Phrases like – “you need to come now”, “she will never get off the ventilator”,“she’s never going to walk” , “doesn’t look good”, and “very bad” – were all part of the new normal for the Hughes family. Over and over they would hear that Donna might not live through the night, and somehow the next day she would be sitting up. Well, they say they know how it happened – God was in the details.
“People were praying from all over the country,” Tom said as he remembered the thousands of messages, texts, cards, and calls the family received with prayer chains from every denomination of churches on board. “I’m very humbled by all the prayers,” Donna shared.
Donna’s daughter Kaitlin Harrell shared that she remembered the pivotal moment when her new reality settled in. Her sister, Jenna, just told her how it was. The three sisters that includes Meagan Hughes, knew they would band together, but Kaitlin said sometimes her faith would waver. “My dad never gave up. He said we were bringing her home and we did,” she noted.
It was a combination of relying on God, perseverance of family and friends and sheer determination on Donna’s part that brought her back to her home near Osgood.

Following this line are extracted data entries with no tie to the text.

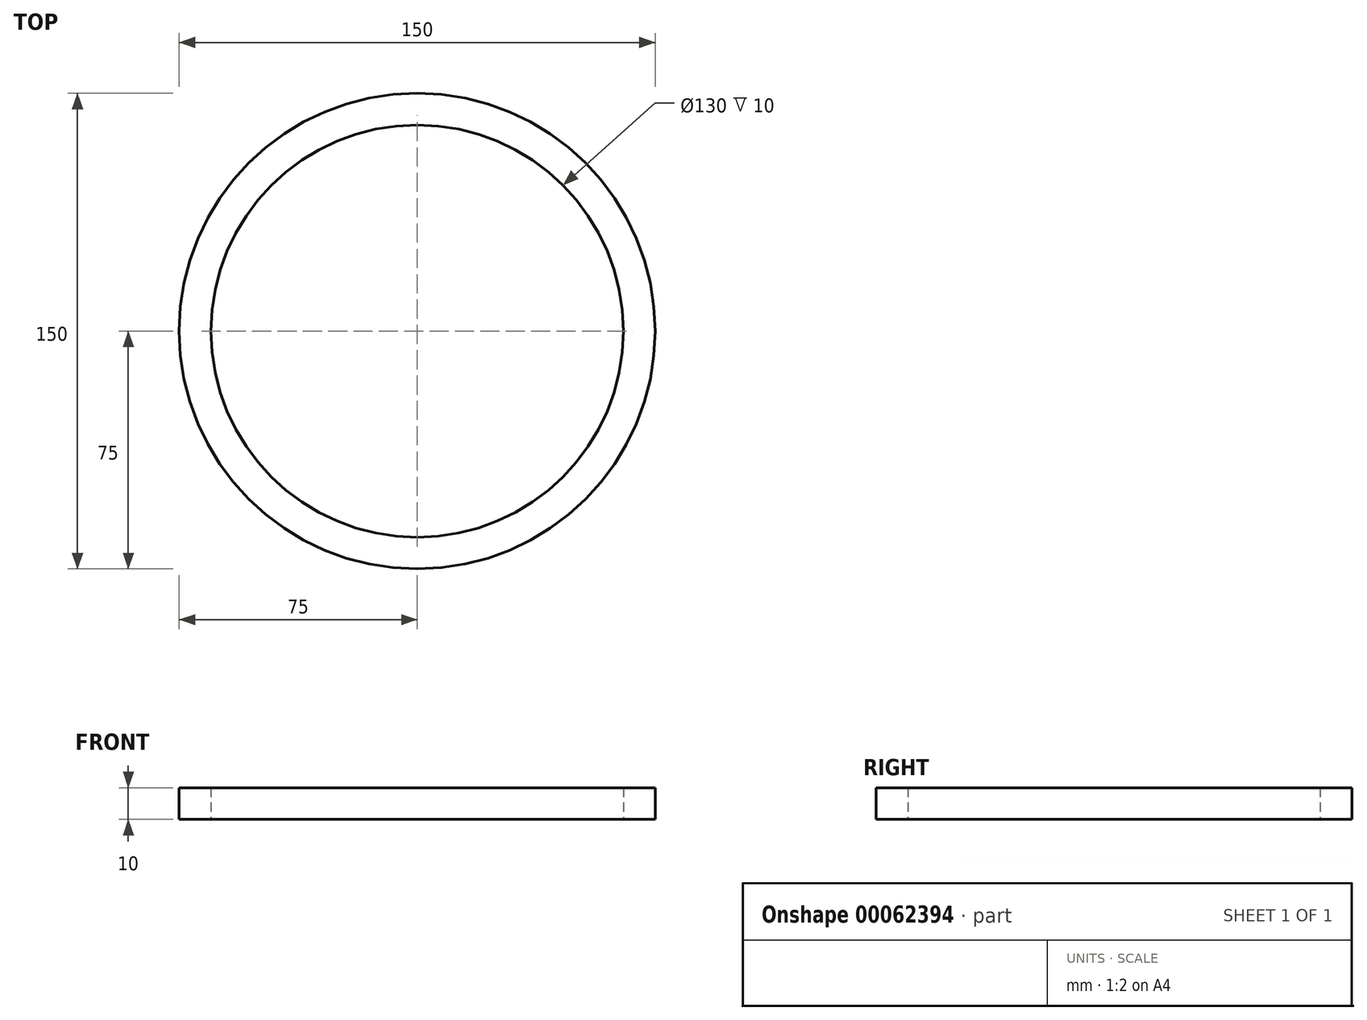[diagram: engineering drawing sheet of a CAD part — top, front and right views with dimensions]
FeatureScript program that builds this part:
annotation { "Feature Type Name" : "Feature", "Feature Type Description" : "" }
export const myFeature = defineFeature(function(context is Context, id is Id, definition is map)
    precondition{}
    {
        {
            var Q0;
            Q0=qCreatedBy(makeId("Top.planeOp"),FACE);
            var sketch = newSketch(context, id + "F0", { "sketchPlane" : qUnion([Q0])});
            skCircle(sketch, "E0", {"center": v(0, 0) * mm, "radius": 75 * mm});
            skCircle(sketch, "E1", {"center": v(0, 0) * mm, "radius": 65 * mm});
            skSolve(sketch);
        }
        {
            var Q0;
            Q0=makeQuery(id+"F0.imprint","IMPRINT",FACE,{"disambiguationData":[TD([[makeQuery(id+"F0.imprint","IMPRINT",EDGE,{"derivedFrom":sQuery(id+"F0.wireOp",EDGE,"E0")}),1.0]])]});
            extrude(context, id + "F1", {"entities" : qUnion([Q0]), "depth" : 10 * mm});
        }
    });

Surrounded by all the love, Donna said even when she didn’t know anything, she knew she was loved. She had a wall full of photos, little notes, and reminders that she is one loved woman.

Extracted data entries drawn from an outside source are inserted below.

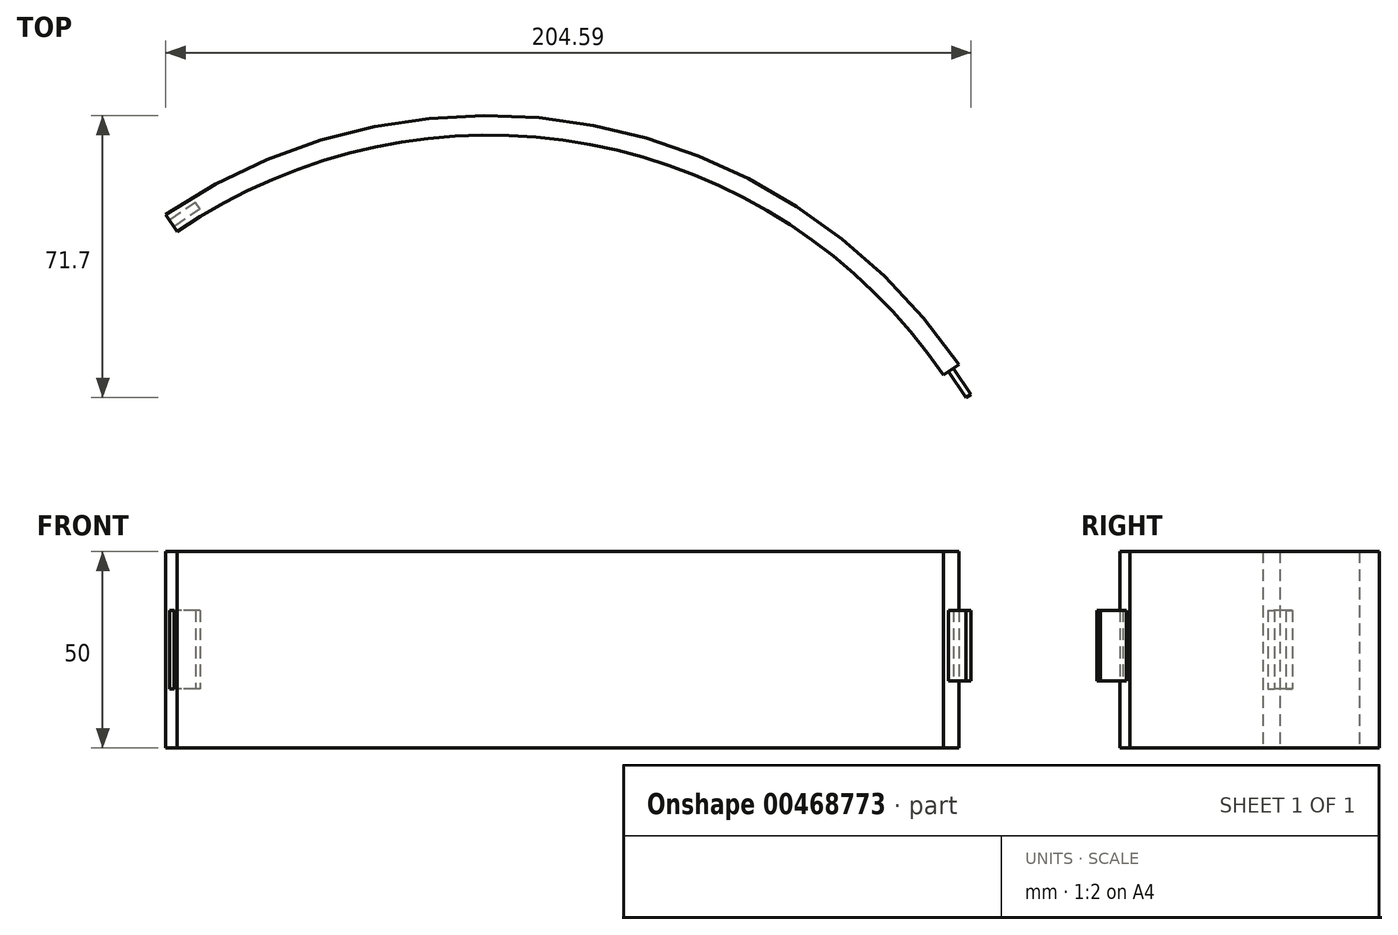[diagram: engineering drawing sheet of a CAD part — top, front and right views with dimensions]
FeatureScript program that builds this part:
annotation { "Feature Type Name" : "Feature", "Feature Type Description" : "" }
export const myFeature = defineFeature(function(context is Context, id is Id, definition is map)
    precondition{}
    {
        {
            var Q0;
            Q0=qCreatedBy(makeId("Top.planeOp"),FACE);
            var sketch = newSketch(context, id + "F0", { "sketchPlane" : qUnion([Q0])});
            skArc(sketch, "E0", {"start": v(119.78, 81.71) * mm, "mid": v(26.92, 142.48) * mm, "end": v(-81.71, 119.78) * mm});
            skLineSegment(sketch, "E1", {"start": v(119.78, 81.71) * mm, "end": v(0, 0) * mm});
            skLineSegment(sketch, "E2", {"start": v(0, 0) * mm, "end": v(-81.71, 119.78) * mm});
            skArc(sketch, "E3", {"start": v(115.9, 79.06) * mm, "mid": v(26.1, 137.61) * mm, "end": v(-78.78, 115.48) * mm});
            skSolve(sketch);
        }
        {
            var Q0;
            {var subQ0=sQuery(id+"F0.wireOp",EDGE,"E0");Q0=makeQuery(id+"F0.imprint","IMPRINT",FACE,{"disambiguationData":[TD([[makeQuery(id+"F0.imprint","IMPRINT",EDGE,{"derivedFrom":subQ0}),1.0]])]});}
            extrude(context, id + "F1", {"entities" : qUnion([Q0]), "depth" : 50 * mm});
        }
        {
            var Q0;
            Q0=makeQuery(id+"F1.opExtrude","SWEPT_FACE",FACE,{"disambiguationData":[OSD([sQuery(id+"F0.wireOp",EDGE,"E1")])]});
            cPlane(context, id + "F2", {"entities" : qUnion([Q0]), "cplaneType" : CPlaneType.OFFSET, "offset" : 0 * mm, "width" : 150 * mm, "height" : 150 * mm});
        }
        {
            var Q0;
            Q0=qCreatedBy(id+"F2.planeOp",FACE);
            var sketch = newSketch(context, id + "F3", { "sketchPlane" : qUnion([Q0])});
            skLineSegment(sketch, "E4.bottom", {"start": v(143.3, 35) * mm, "end": v(141.8, 35) * mm});
            skLineSegment(sketch, "E4.top", {"start": v(143.3, 17) * mm, "end": v(141.8, 17) * mm});
            skLineSegment(sketch, "E4.left", {"start": v(143.3, 35) * mm, "end": v(143.3, 17) * mm});
            skLineSegment(sketch, "E4.right", {"start": v(141.8, 35) * mm, "end": v(141.8, 17) * mm});
            skSolve(sketch);
        }
        {
            var Q0;
            Q0 = qSketchRegion(id + "F3", true);
            extrude(context, id + "F4", {"entities" : qUnion([Q0]), "operationType" : NewBodyOperationType.ADD, "depth" : 8 * mm});
        }
        {
            var Q0;
            Q0=makeQuery(id+"F1.opExtrude","SWEPT_FACE",FACE,{"disambiguationData":[OSD([sQuery(id+"F0.wireOp",EDGE,"E2")])]});
            cPlane(context, id + "F5", {"entities" : qUnion([Q0]), "cplaneType" : CPlaneType.OFFSET, "offset" : 0 * mm, "width" : 150 * mm, "height" : 150 * mm});
        }
        {
            var Q0;
            Q0=qCreatedBy(id+"F5.planeOp",FACE);
            var sketch = newSketch(context, id + "F6", { "sketchPlane" : qUnion([Q0])});
            skLineSegment(sketch, "E5.bottom", {"start": v(-141.3, 35) * mm, "end": v(-143.3, 35) * mm});
            skLineSegment(sketch, "E5.top", {"start": v(-141.3, 15) * mm, "end": v(-143.3, 15) * mm});
            skLineSegment(sketch, "E5.left", {"start": v(-141.3, 35) * mm, "end": v(-141.3, 15) * mm});
            skLineSegment(sketch, "E5.right", {"start": v(-143.3, 35) * mm, "end": v(-143.3, 15) * mm});
            skSolve(sketch);
        }
        {
            var Q0;
            Q0 = qSketchRegion(id + "F6", true);
            extrude(context, id + "F7", {"entities" : qUnion([Q0]), "operationType" : NewBodyOperationType.REMOVE, "oppositeDirection" : true, "depth" : 8 * mm});
        }
    });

Children of Kaitlin and Mitch Harrell, Laken, 4, and Zeke, 6, said they always prayed for “Meemaw”. “Even when I didn’t think the outcome would be what we all wanted, the children prayed. Every night.” Kaitlin shared.
Learning how to eat, dress herself and many things adults take for granted, Donna says her physical therapist and occupation therapist and home nurse continue to give her great support. They also continue to be amazed at her progress, which again the family says all the credit goes upward.

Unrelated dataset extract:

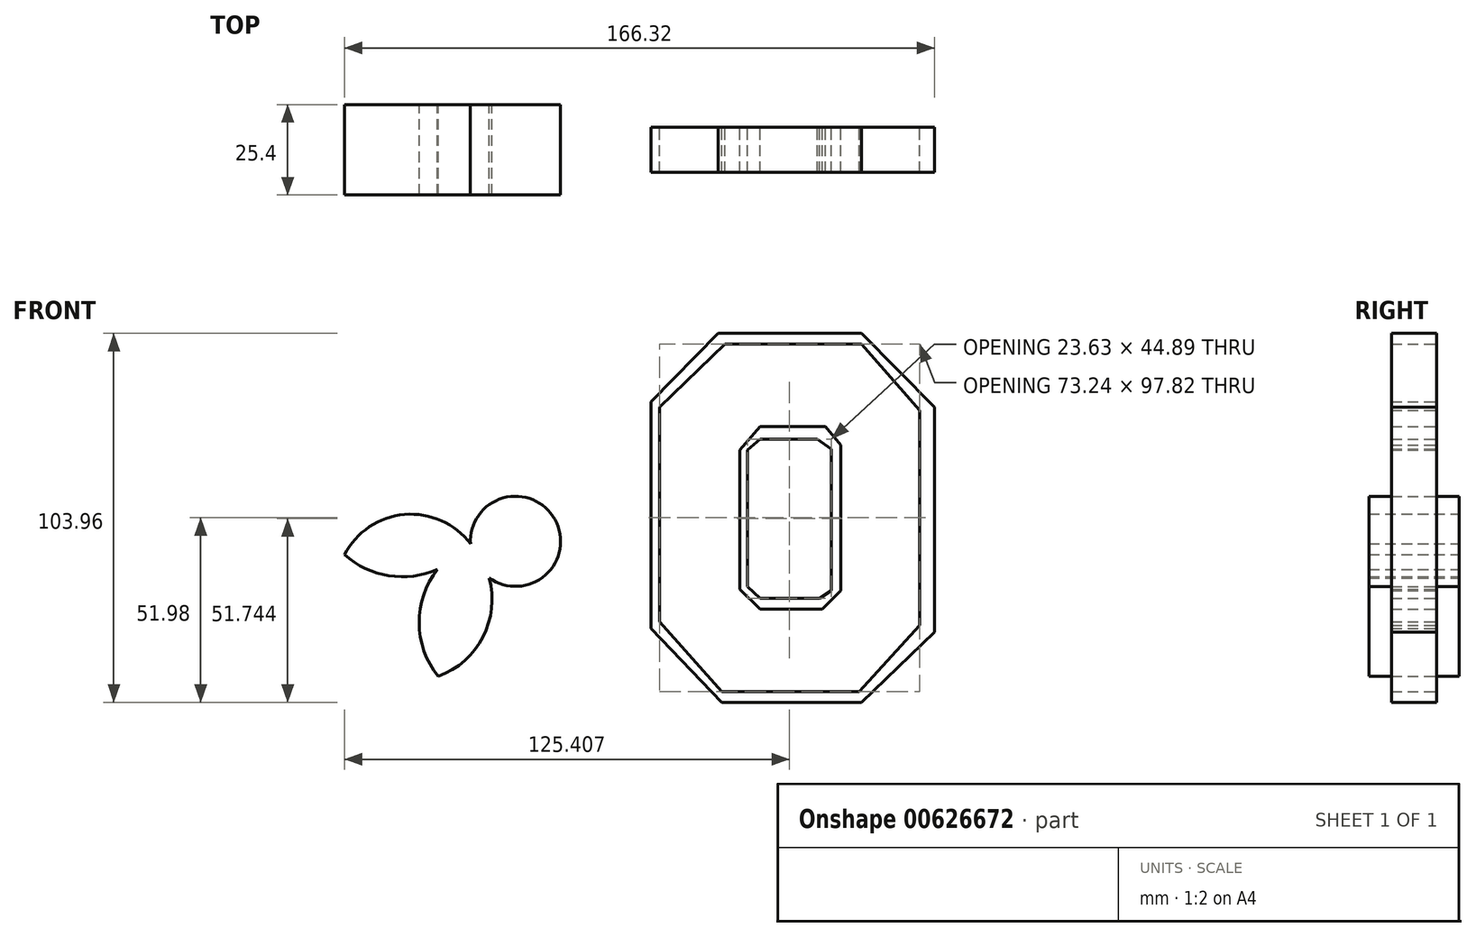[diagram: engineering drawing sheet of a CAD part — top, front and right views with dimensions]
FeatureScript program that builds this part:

Her first words after many months of not speaking were “I want to go home”. Home was definitely where Donna’s heart was. After having a family member or friend at the hospitals or nursing facilities for 15 months, they were all glad to have her home!
Donna’s mother, Linda Tieman, 82, of Holton, drove to any place where her daughter was sent. She has been a strong support and continues to spend every Thursday and Friday with Donna at home. Her good friend, Darla Westerfeld, also comes three days a week to help. She was another stalwart warrior in the fight to get Donna home.
Donna’s sister, Lori Burkhardt of Aurora, was also at her side and being a nurse, she was able to communicate medical terminology to the family.
Surviving what doctors say only 20 percent of the population did after being put on a ventilator, Donna says from having bed sores that went to the bone, being septic, black and blue from falling out of the bed, to being at home, she is thankful. Tom said he just couldn’t give up on her and Kaitlin said she has learned that “we are not in control.”
Donna has no intention of sitting around at home. She has already been to two churches – Fink’s United Church of Christ and Zenas Baptist, where she thanked them in person for their prayers and love. “I’m going to try to go to some others like Dabney Baptist and Hopewell Baptist,” she said.
“I could never thank my family, friends, and this community for everything they have done for me and my family,” Donna concluded. She said the response was overwhelming and wonderful. People showed up. “God truly exists, and miracles do happen,” were her parting words.
The Hughes family Christmas lights have been up since December 2021 and will remain in place at least until the first of 2023. “When I put the lights up in December last year, I just couldn’t take them down until Donna came home,” Tom noted. His neighbors and friends knew Donna was still alive because the lights burned brightly. That light of love still burns and the family remains a symbol of bright hope in an otherwise dark world.